The alga Tetrabaena socialis, which has four cells, was used for this work. It is a green alga that is a member of the volvocine lineage. That lineage is often used to model studies in multicellularity evolution. The sequence was gradually learned over two years; it showed how a cellular pathway called the ubiquitin-proteasomal pathway (UPP) was important in that evolution. Normally, this pathway regulates various cellular functions, including maintaining the balance of proteins in cells by selectively targeting some for degradation.
"The UPP has been implicated in many human cancers and even as a potential target for treating cancers. From this study it seems that alterations to this pathway were important for how multicellularity evolved in these algae," noted Featherston.
This work indicates that UPP may control how many divisions volvocine species undergo, by destroying molecules that are critical to cell division.

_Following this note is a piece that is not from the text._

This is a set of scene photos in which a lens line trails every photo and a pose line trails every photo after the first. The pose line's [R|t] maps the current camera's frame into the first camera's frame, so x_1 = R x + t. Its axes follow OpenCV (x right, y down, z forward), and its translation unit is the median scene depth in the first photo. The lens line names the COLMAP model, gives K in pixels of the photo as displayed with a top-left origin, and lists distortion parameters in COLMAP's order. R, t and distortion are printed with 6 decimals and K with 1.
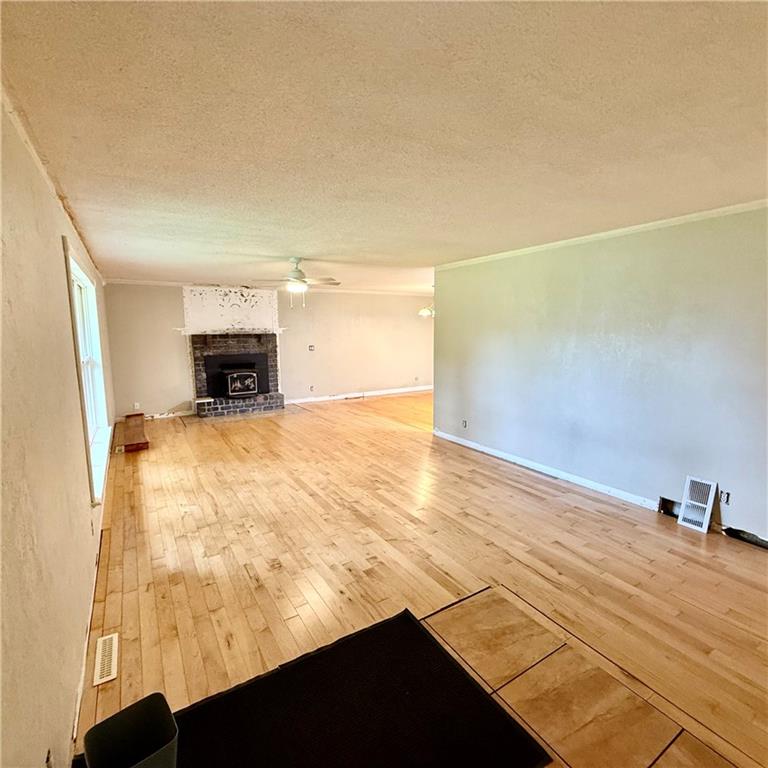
lens RADIAL K [[407.0, 0, 384.3], [0, 407.0, 383.0], [0, 0, 1]] dist [-0.001922, 0.000749]
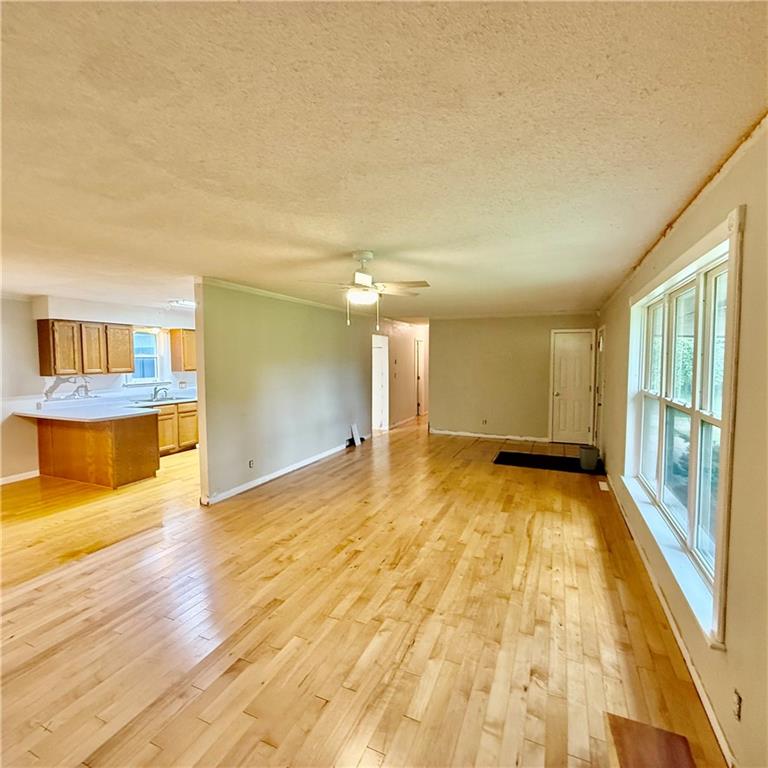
lens RADIAL K [[407.0, 0, 384.3], [0, 407.0, 383.0], [0, 0, 1]] dist [-0.001922, 0.000749]
pose [[-0.568600, -0.046244, 0.821314, -0.725924], [0.112931, 0.984577, 0.133619, -0.169086], [-0.814826, 0.168728, -0.554608, 1.266161]]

"One of the earliest evolutionary adaptations in the volvocines was a modified cell cycle. The multicellular volvocines evolved a genetic program for controlling the number of divisions during reproduction where each species has a genetically programmed maximum number of divisions. Some will only divide twice during reproduction while others may divide twelve times," he explained. "Normally people look a lot at how much of a key regulatory molecule is produced by a cell but here the interest is in the pathway that destroys these molecules. It's kind of the other side of how cellular processes are regulated."
The genome of multicellular algae was compared to their nearest single-celled relative so that Featherston could find the genetic ways that they were different, which could show how multicellularity evolved. Although the single- and multi-celled had a high degree of similarity, a small set of gene families were gained when multicellularity arose.
"We picked up some trends from this set of families. Many have developmental functions, which indicates that they probably are important for the evolution of multicellularity," Featherston commented.
This study determined that the rise of multicellularity is connected to lineage-specific genetic developments.
"Multicellularity has evolved at least 25 times independently, but in all likelihood, while certain general biological mechanisms - like cells-sticking together or modified cell cycles - may be shared, the actual genes driving these developments will mostly be unique to each lineage," he added. "Almost all the families that are found in other organisms can be found in a diverse array of unicellular organisms, suggesting that the genes that gave rise to multicellularity were derived from genes that were already present in the unicellular ancestor but may have been duplicated to form new genes that now have new functions."